A problem from All of Statistics pg. 45:
Let $N \sim \text{Poisson}(\lambda)$ and suppose we toss a coin $N$ times. Let $X$ and $Y$ be the number of heads and tails. Show that $X$ and $Y$ are independent.
If we let $f$ denote the pmf, I know that independence holds iff
$$ f(X = k) = f(X = k | Y = j) = \frac{f(X = k, Y = j)}{Y = j} $$
I know also that $N \sim \text{Poisson}(\lambda)$ implies that
$$ f(X = i) = \frac{\lambda^i e^{-\lambda}}{i!} $$
for all $i \in \mathbb{N}$. The problem is that I don't know how in this instance to compute $f(X = k, Y = j)$.
We show how to compute the probability that $X=k$ and $Y=j$ that you asked about. This is the probability that $X+Y=k+j$ times the probability that $X=k$ given that $X+Y=k+j$. We assume the coin is fair. A similar calculation can be made for unfair coins.

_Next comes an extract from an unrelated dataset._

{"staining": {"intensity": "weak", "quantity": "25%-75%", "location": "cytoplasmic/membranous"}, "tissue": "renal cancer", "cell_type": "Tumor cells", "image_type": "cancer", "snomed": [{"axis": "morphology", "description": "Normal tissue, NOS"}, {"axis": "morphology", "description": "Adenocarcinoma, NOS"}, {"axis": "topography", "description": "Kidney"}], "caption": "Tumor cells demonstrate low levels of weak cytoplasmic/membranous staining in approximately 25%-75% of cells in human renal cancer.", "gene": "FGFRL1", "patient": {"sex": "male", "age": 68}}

We have $$\Pr(X+Y=k+j)=e^{-\lambda}\frac{\lambda^{k+j}}{(k+j)!}.$$ Also, $$\Pr(X=k\mid X+Y=k+j)=\binom{k+j}{k}(1/2)^{k+j},$$ since the conditional distribution of $X$ given that $N=n$ is binomial. It follows that $$\Pr(X=k\cap Y=j)=e^{-\lambda}\frac{\lambda^{k+j}}{(k+j)!}\binom{k+j}{k}(1/2)^{k+j}.$$ This simplifies to $$e^{-\lambda} \frac{1}{k!j!}(\lambda/2)^k(\lambda/2)^j.$$
For the independence calculation, the simplest approach now is to note that the above expression factors as a function of $k$ times a function of $j$.